In computer engineering, an orthogonal instruction set is an instruction set architecture where all instruction types can use all addressing modes. It is "orthogonal" in the sense that the instruction type and the addressing mode vary independently. An orthogonal instruction set does not impose a limitation that requires a certain instruction to use a specific register.

In many CISC computers, an instruction could access either registers or memory, usually in several different ways. This made the CISC machines easier to program, because rather than being required to remember thousands of individual instruction opcodes, an orthogonal instruction set allowed a programmer to instead remember just thirty to a hundred operation codes ("ADD", "SUBTRACT", "MULTIPLY", "DIVIDE", etc.) and a set of three to ten addressing modes ("FROM REGISTER 0", "FROM REGISTER 1", "FROM MEMORY", etc.). The DEC PDP-11 and Motorola 68000 computer architectures are examples of nearly orthogonal instruction sets, while the ARM11 and VAX are examples of CPUs with fully orthogonal instruction sets.

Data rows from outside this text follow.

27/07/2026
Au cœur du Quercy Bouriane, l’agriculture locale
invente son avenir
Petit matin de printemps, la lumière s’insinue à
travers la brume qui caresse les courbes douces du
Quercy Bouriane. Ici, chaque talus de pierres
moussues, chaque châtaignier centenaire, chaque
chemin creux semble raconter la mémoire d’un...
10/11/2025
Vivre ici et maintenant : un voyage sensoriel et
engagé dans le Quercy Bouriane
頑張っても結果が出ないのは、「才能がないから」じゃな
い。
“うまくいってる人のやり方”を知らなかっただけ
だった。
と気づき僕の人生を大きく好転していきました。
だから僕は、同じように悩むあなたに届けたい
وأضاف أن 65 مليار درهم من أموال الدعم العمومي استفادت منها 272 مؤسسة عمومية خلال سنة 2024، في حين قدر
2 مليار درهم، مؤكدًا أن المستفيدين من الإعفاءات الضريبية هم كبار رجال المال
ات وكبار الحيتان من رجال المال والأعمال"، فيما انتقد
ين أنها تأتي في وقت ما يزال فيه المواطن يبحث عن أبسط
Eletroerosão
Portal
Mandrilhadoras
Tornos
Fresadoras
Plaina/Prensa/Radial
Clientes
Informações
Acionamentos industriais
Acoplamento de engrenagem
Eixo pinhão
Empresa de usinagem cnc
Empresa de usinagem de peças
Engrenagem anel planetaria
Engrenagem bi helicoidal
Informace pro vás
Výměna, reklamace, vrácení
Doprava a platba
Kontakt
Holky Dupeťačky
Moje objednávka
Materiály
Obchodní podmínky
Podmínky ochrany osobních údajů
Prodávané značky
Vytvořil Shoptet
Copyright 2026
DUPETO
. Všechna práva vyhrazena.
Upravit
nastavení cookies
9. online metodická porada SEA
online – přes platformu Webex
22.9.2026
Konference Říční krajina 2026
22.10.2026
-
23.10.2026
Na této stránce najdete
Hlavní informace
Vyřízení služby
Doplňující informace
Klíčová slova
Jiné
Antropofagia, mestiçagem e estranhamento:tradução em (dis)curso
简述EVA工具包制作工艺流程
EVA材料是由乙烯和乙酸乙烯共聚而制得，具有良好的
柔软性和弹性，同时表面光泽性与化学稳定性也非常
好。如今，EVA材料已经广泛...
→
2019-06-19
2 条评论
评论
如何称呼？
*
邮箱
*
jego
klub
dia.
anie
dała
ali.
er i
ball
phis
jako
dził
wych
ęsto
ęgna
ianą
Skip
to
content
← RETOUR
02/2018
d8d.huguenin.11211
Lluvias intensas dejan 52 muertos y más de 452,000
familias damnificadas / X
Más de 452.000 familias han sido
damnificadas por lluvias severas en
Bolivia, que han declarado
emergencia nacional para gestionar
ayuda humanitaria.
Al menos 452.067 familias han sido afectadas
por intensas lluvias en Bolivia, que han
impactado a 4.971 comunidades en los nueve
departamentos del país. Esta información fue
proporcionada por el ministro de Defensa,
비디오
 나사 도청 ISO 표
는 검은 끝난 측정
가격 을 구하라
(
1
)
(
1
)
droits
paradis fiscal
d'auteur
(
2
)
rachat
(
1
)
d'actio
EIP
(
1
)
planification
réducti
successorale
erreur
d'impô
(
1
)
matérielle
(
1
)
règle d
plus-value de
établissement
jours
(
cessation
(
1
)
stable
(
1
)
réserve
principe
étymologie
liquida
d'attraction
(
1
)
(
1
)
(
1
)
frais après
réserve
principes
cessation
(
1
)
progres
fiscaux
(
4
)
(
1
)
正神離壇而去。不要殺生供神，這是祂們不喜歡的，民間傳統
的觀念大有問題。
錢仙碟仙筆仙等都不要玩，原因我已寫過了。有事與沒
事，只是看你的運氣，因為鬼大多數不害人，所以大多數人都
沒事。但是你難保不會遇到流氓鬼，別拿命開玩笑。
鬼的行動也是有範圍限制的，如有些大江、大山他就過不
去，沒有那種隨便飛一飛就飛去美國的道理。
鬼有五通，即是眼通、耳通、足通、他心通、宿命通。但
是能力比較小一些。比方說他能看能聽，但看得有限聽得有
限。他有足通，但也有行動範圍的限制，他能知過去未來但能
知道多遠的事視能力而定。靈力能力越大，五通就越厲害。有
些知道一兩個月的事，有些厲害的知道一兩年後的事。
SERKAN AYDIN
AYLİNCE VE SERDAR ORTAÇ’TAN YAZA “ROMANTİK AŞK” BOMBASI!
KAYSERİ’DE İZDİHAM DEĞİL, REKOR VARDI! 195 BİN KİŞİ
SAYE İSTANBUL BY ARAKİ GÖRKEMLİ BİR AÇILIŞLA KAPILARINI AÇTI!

With the exception of its floating point instructions, the PDP-11 was very strongly orthogonal. Every integer instruction could operate on either 1-byte or 2-byte integers and could access data stored in registers, stored as part of the instruction, stored in memory, or stored in memory and pointed to by addresses in registers. Even the PC and the stack pointer could be affected by the ordinary instructions using all of the ordinary data modes. In fact, "immediate" mode (hardcoded numbers within an instruction, such as ADD #4, R1 (R1 = R1 + 4) was implemented as the mode "register indirect, autoincrement" and specifying the program counter (R7) as the register to use reference for indirection and to autoincrement.

Since the PDP-11 was an octal-oriented (3-bit sub-byte) machine (addressing modes 0–7, registers R0–R7), there were (electronically) 8 addressing modes. Through the use of the Stack Pointer (R6) and Program Counter (R7) as referenceable registers, there were 10 conceptual addressing modes available.